Use Levenshtein distance algorithm to accept and correct misspellings for place names
Let's take the example of Albuquerque, an American city of half a million people. And let's say some users want to add a death place of Albuquerque for their ancestors. If they try Albuquerqe, the system won't find a matching standardized place name. If they switch to Albuqerque, it's also not a match. If they haven't given up by this point, they might find out that neither Albequerque nor Abaquerque is recognized by FamilySearch.
I think this problem is happening because of how FamilySearch has implemented a controlled vocabulary for its place names. I actually think that having standardized place names is a great idea. But if a user can come up with 10 out of the 11 characters in a place name, and they have these letters in the correct order, how helpful is it to reject their non-standardized submission without offering an standardized spelling that could match what they intended to write?

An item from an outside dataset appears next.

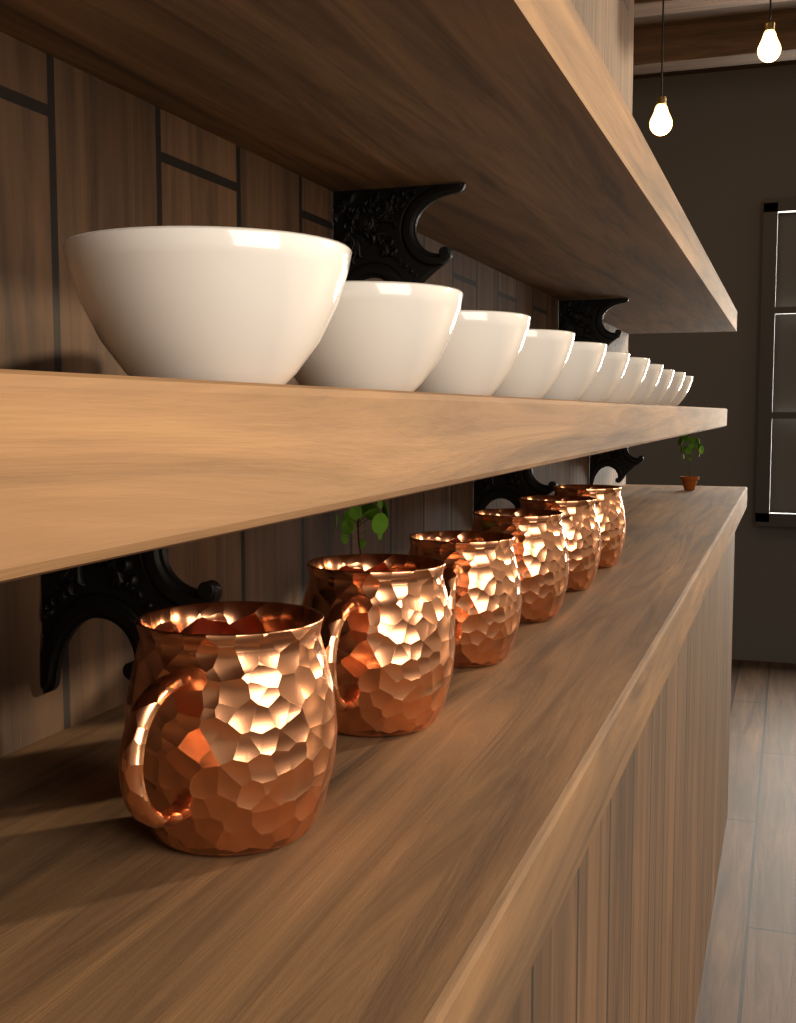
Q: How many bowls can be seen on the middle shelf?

I think an implementation of the Levenshtein distance algorithm would resolve this problem. The algorithm could evaluate the place name offered by the user and quickly identify the closest match from the existing list of standardized places. That would be a great way to meet users halfway when they already have most of the answer for a place name and just need help getting the letters in the right order, or adding a missing letter or two, so that their submission will match the standardized format.
Comments
-
I don't know what algorithm FamilySearch is using to assist users while entering places and standardizing them. But in this Albuquerque example - IF the user pays attention while entering "Albuq" they will indeed see the suggested standardized place "Albuquerque, Bernalillo, New Mexico, United States" along with about 20 other standardized suggestions from all over the globe (or at least that is what I am seeing).
Of course this means the user won't even need to enter 10 of the 11 characters - but supposes they pay attention to the suggested locations as they are entering them.
0